Learning is the acquisition of knowledge or skills through study, experience, or being taught.
In other words, learning is a relatively permanent change in behavior that occurs as a result of experience.
Components of Learning
1. Changing: Learning involves changing and it is vital because of the inner desire to discover, to innovate to explore oneself.
2. Ingrained: Change must become ingrained. Immediate changes may be only reflexive or result of fatigue and thus may not represent learning.
3. Experience: It may be acquired directly through observation or practice or it may acquired indirectly as through reading.
Theories of Learning
1. Classical Conditioning: It is a traditional approach. It also a type of Conditioning in which an individual responds to some stimulus that would not ordinarily produce such a response.

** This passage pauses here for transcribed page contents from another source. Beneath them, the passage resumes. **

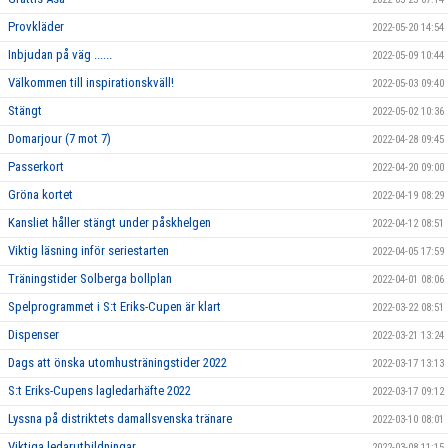
Provkläder
2022-05-20 14:54
Inbjudan på väg ......
2022-05-09 10:44
Välkommen till inspirationskväll!
2022-05-03 09:40
Stängt
2022-05-02 10:36
Domarjour (7 mot 7)
2022-04-28 09:45
Passerkort
2022-04-20 09:00
Gröna kortet
2022-04-19 08:29
Kansliet håller stängt under påskhelgen
2022-04-12 08:51
Viktig läsning inför seriestarten
2022-04-05 17:59
Träningstider Solberga bollplan
2022-04-01 08:06
Spelprogrammet i S:t Eriks-Cupen är klart
2022-03-22 08:51
Dispenser
2022-03-21 13:24
Dags att önska utomhusträningstider 2022
2022-03-17 13:13
S:t Eriks-Cupens lagledarhäfte 2022
2022-03-17 09:12
Lyssna på distriktets damallsvenska tränare
2022-03-10 08:01
Viktiga ledarutbildningar
2022-03-08 11:15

Classical Conditioning is passive, something happens and we react in specific way. It is elicited in response to a specific, identifiable event.
2. Operant Conditioning: Operant conditioning is a type of conditioning in which desired voluntary behavior leads to a reward or prevents a punishment. Operant behavior means voluntary or learned behavior in contrast to reflexive or unlearned behavior.
Classical Conditioning is recreational and mind satisfaction conditioning.
3. Social Learning Theory: The main view is that people can learn through observation and direct experience.
It is a process for learning from family, school, colleges, universities etc.